I suspect our attitudes are often more punitive than we would like to think. It’s surprisingly easy for decent people to decide that a colleague who has messed up in some way ought to be sent packing—not because they expect more bad things from her or him in the future, but as retribution for past behavior (or to convey a message of moral rectitude to the community).
But let’s grant that we aren’t always punitive. We can still find ways, institutionally and personally, to control and dominate. Emotional manipulation of our loved ones, paternalistic attempts to manage others’ lives for their own good, decisions rooted in the serene confidence that we know what’s best for others, whatever their own preferences—none of these things involves a call for fire to come down out of heaven, but all of them reflect a willing embrace of power.
Recall that James and John’s horrific proposal to Jesus comes as he is proceeding to Jerusalem for a final confrontation with those who hold the reins of power in his society. That confrontation will climax as Jesus hangs on the cross, crying out in terror and abandonment, “My God, my God, why have you forsaken me?” Central to the Christian gospel is the attempt to rethink divine power as the power of a God seen with surprising and disturbing clarity in this image of Jesus on the cross. The impact of that image on Christians’ perceptions of divine power continues to reverberate: too many people still see Jesus as a temporary disguise for the god of power, the god who calls down fire. But the deification of oppressive power is difficult, at best, to square with support for the Golden Rule and the harvest of the Spirit.

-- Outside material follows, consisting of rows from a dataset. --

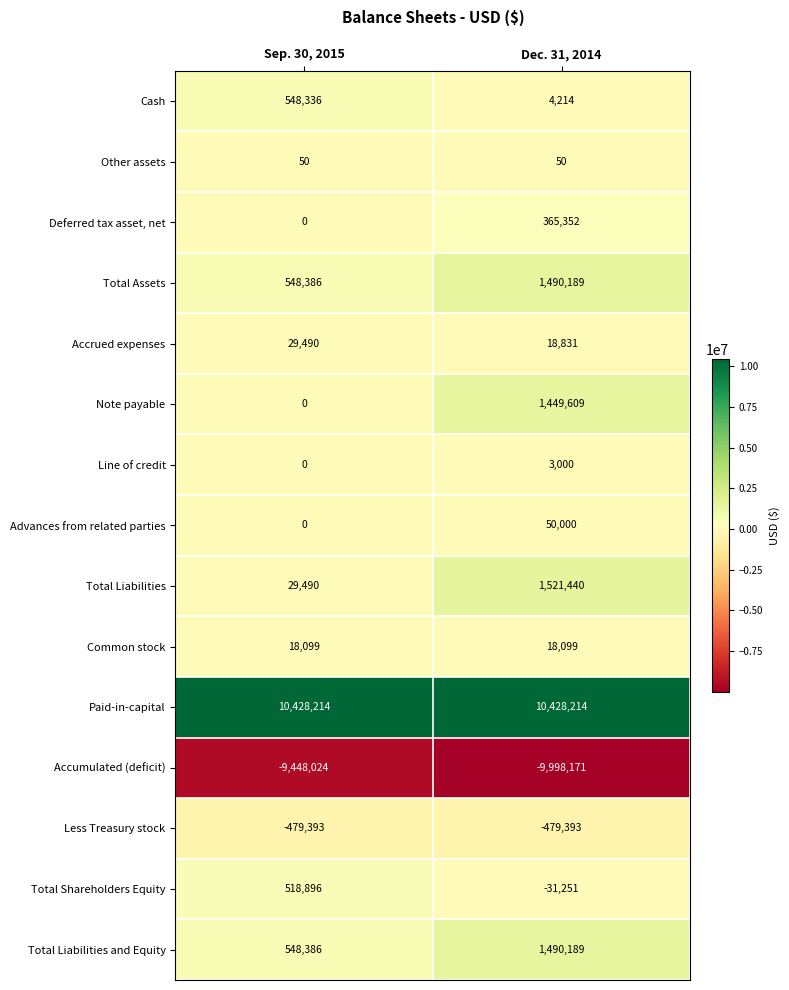

Reading left to right, extract all data points from this chart.

Cash: 548336	4214
Other assets: 50	50
Deferred tax asset, net: 0	365352
Total Assets: 548386	1490189
Accrued expenses: 29490	18831
Note payable: 0	1449609
Line of credit: 0	3000
Advances from related parties: 0	50000
Total Liabilities: 29490	1521440
Common stock: 18099	18099
Paid-in-capital: 10428214	10428214
Accumulated (deficit): -9448024	-9998171
Less Treasury stock: -479393	-479393
Total Shareholders Equity: 518896	-31251
Total Liabilities and Equity: 548386	1490189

We can see that. But seeing the truth doesn’t free us from inner conflict. The sinful nature—the side of us that seeks aggressive power, that relishes domination—struggles against the Spirit, and the Spirit nudges and lures and woos us toward a way of life in contrast to the authoritarianism craved by the sinful nature. We have work to do, in our own lives, and in the institutions and communities we influence.
Elijah spoke truth to power (even if he, too, seems to have embraced a picture of God as identified with aggressive force). Let’s take up his mantle. We can say “no” to the temptation to call down fire out of heaven, “no” to the temptation to celebrate domination and control and the kind of imperial authority that crucified Jesus once he reached Jerusalem. Let’s remember that we, and all people, are called to be free.